[Page layout parsing data]
■ ■ ■ ■ ■ ■ ■
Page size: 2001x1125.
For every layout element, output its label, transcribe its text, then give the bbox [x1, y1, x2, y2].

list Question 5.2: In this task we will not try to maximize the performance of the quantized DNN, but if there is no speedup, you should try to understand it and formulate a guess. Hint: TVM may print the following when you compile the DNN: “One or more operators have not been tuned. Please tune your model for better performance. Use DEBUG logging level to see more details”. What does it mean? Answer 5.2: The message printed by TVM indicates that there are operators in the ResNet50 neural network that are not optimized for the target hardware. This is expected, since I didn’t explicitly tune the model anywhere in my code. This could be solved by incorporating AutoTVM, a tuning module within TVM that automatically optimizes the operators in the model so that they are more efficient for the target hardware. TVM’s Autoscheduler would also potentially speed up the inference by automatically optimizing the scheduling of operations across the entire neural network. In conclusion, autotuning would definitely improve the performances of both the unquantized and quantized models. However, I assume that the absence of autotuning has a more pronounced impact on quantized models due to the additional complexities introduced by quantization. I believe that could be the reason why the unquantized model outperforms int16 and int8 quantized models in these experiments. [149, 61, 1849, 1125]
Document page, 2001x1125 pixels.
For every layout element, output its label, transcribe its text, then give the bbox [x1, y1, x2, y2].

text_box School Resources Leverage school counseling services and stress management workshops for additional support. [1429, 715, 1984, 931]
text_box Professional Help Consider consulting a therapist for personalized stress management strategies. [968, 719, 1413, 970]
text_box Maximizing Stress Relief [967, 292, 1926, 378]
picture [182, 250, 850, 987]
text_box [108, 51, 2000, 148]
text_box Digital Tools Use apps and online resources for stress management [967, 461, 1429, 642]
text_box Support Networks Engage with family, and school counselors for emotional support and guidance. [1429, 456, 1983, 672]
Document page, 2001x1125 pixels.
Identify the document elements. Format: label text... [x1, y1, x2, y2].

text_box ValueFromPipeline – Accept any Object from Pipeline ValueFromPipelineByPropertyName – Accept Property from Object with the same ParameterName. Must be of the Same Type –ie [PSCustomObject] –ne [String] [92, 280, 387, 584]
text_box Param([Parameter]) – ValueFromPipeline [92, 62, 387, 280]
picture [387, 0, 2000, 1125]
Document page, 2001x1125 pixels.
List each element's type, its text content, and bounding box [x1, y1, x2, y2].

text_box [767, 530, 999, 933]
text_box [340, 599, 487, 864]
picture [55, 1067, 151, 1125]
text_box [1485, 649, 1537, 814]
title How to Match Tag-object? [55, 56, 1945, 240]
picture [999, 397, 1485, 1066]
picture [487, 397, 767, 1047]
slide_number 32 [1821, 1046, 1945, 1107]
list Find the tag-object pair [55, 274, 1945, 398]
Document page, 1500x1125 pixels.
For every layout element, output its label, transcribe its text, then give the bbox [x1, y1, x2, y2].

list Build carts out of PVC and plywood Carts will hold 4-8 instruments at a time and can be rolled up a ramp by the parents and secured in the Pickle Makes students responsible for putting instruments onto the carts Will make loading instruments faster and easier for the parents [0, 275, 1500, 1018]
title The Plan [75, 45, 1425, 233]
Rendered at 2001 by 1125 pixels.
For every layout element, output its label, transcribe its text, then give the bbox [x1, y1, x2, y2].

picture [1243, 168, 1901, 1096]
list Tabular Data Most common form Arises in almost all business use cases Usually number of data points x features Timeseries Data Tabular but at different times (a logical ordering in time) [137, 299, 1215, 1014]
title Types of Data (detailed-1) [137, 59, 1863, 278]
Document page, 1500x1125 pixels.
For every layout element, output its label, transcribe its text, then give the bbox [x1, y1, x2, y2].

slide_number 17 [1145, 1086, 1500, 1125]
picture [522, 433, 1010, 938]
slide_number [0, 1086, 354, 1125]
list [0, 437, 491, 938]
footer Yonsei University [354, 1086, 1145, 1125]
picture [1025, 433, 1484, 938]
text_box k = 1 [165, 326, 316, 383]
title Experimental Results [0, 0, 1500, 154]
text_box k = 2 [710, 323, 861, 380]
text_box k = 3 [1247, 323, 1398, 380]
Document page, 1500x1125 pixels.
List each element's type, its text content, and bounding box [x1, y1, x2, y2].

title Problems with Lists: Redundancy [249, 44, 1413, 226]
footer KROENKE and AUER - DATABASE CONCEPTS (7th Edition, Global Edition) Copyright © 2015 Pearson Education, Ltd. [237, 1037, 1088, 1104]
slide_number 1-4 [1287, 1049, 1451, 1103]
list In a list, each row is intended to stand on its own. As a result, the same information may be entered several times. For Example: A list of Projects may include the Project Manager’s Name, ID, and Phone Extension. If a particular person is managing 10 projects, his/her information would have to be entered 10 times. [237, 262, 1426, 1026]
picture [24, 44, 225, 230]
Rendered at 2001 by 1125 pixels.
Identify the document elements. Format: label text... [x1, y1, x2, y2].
■ ■ ■ ■ ■ ■ ■
**YOUR GOAL**.
Each record above should be set down again in its exact wording.

**WRITTEN REPLY**.
Page size: 2001x1125.
For every layout element, output its label, transcribe its text, then give the bbox [x1, y1, x2, y2].

list Question 5.2: In this task we will not try to maximize the performance of the quantized DNN, but if there is no speedup, you should try to understand it and formulate a guess. Hint: TVM may print the following when you compile the DNN: “One or more operators have not been tuned. Please tune your model for better performance. Use DEBUG logging level to see more details”. What does it mean? Answer 5.2: The message printed by TVM indicates that there are operators in the ResNet50 neural network that are not optimized for the target hardware. This is expected, since I didn’t explicitly tune the model anywhere in my code. This could be solved by incorporating AutoTVM, a tuning module within TVM that automatically optimizes the operators in the model so that they are more efficient for the target hardware. TVM’s Autoscheduler would also potentially speed up the inference by automatically optimizing the scheduling of operations across the entire neural network. In conclusion, autotuning would definitely improve the performances of both the unquantized and quantized models. However, I assume that the absence of autotuning has a more pronounced impact on quantized models due to the additional complexities introduced by quantization. I believe that could be the reason why the unquantized model outperforms int16 and int8 quantized models in these experiments. [149, 61, 1849, 1125]
Document page, 2001x1125 pixels.
For every layout element, output its label, transcribe its text, then give the bbox [x1, y1, x2, y2].

text_box School Resources Leverage school counseling services and stress management workshops for additional support. [1429, 715, 1984, 931]
text_box Professional Help Consider consulting a therapist for personalized stress management strategies. [968, 719, 1413, 970]
text_box Maximizing Stress Relief [967, 292, 1926, 378]
picture [182, 250, 850, 987]
text_box [108, 51, 2000, 148]
text_box Digital Tools Use apps and online resources for stress management [967, 461, 1429, 642]
text_box Support Networks Engage with family, and school counselors for emotional support and guidance. [1429, 456, 1983, 672]
Document page, 2001x1125 pixels.
Identify the document elements. Format: label text... [x1, y1, x2, y2].

text_box ValueFromPipeline – Accept any Object from Pipeline ValueFromPipelineByPropertyName – Accept Property from Object with the same ParameterName. Must be of the Same Type –ie [PSCustomObject] –ne [String] [92, 280, 387, 584]
text_box Param([Parameter]) – ValueFromPipeline [92, 62, 387, 280]
picture [387, 0, 2000, 1125]
Document page, 2001x1125 pixels.
List each element's type, its text content, and bounding box [x1, y1, x2, y2].

text_box [767, 530, 999, 933]
text_box [340, 599, 487, 864]
picture [55, 1067, 151, 1125]
text_box [1485, 649, 1537, 814]
title How to Match Tag-object? [55, 56, 1945, 240]
picture [999, 397, 1485, 1066]
picture [487, 397, 767, 1047]
slide_number 32 [1821, 1046, 1945, 1107]
list Find the tag-object pair [55, 274, 1945, 398]
Document page, 1500x1125 pixels.
For every layout element, output its label, transcribe its text, then give the bbox [x1, y1, x2, y2].

list Build carts out of PVC and plywood Carts will hold 4-8 instruments at a time and can be rolled up a ramp by the parents and secured in the Pickle Makes students responsible for putting instruments onto the carts Will make loading instruments faster and easier for the parents [0, 275, 1500, 1018]
title The Plan [75, 45, 1425, 233]
Rendered at 2001 by 1125 pixels.
For every layout element, output its label, transcribe its text, then give the bbox [x1, y1, x2, y2].

picture [1243, 168, 1901, 1096]
list Tabular Data Most common form Arises in almost all business use cases Usually number of data points x features Timeseries Data Tabular but at different times (a logical ordering in time) [137, 299, 1215, 1014]
title Types of Data (detailed-1) [137, 59, 1863, 278]
Document page, 1500x1125 pixels.
For every layout element, output its label, transcribe its text, then give the bbox [x1, y1, x2, y2].

slide_number 17 [1145, 1086, 1500, 1125]
picture [522, 433, 1010, 938]
slide_number [0, 1086, 354, 1125]
list [0, 437, 491, 938]
footer Yonsei University [354, 1086, 1145, 1125]
picture [1025, 433, 1484, 938]
text_box k = 1 [165, 326, 316, 383]
title Experimental Results [0, 0, 1500, 154]
text_box k = 2 [710, 323, 861, 380]
text_box k = 3 [1247, 323, 1398, 380]
Document page, 1500x1125 pixels.
List each element's type, its text content, and bounding box [x1, y1, x2, y2].

title Problems with Lists: Redundancy [249, 44, 1413, 226]
footer KROENKE and AUER - DATABASE CONCEPTS (7th Edition, Global Edition) Copyright © 2015 Pearson Education, Ltd. [237, 1037, 1088, 1104]
slide_number 1-4 [1287, 1049, 1451, 1103]
list In a list, each row is intended to stand on its own. As a result, the same information may be entered several times. For Example: A list of Projects may include the Project Manager’s Name, ID, and Phone Extension. If a particular person is managing 10 projects, his/her information would have to be entered 10 times. [237, 262, 1426, 1026]
picture [24, 44, 225, 230]
Rendered at 2001 by 1125 pixels.
Identify the document elements. Format: label text... [x1, y1, x2, y2].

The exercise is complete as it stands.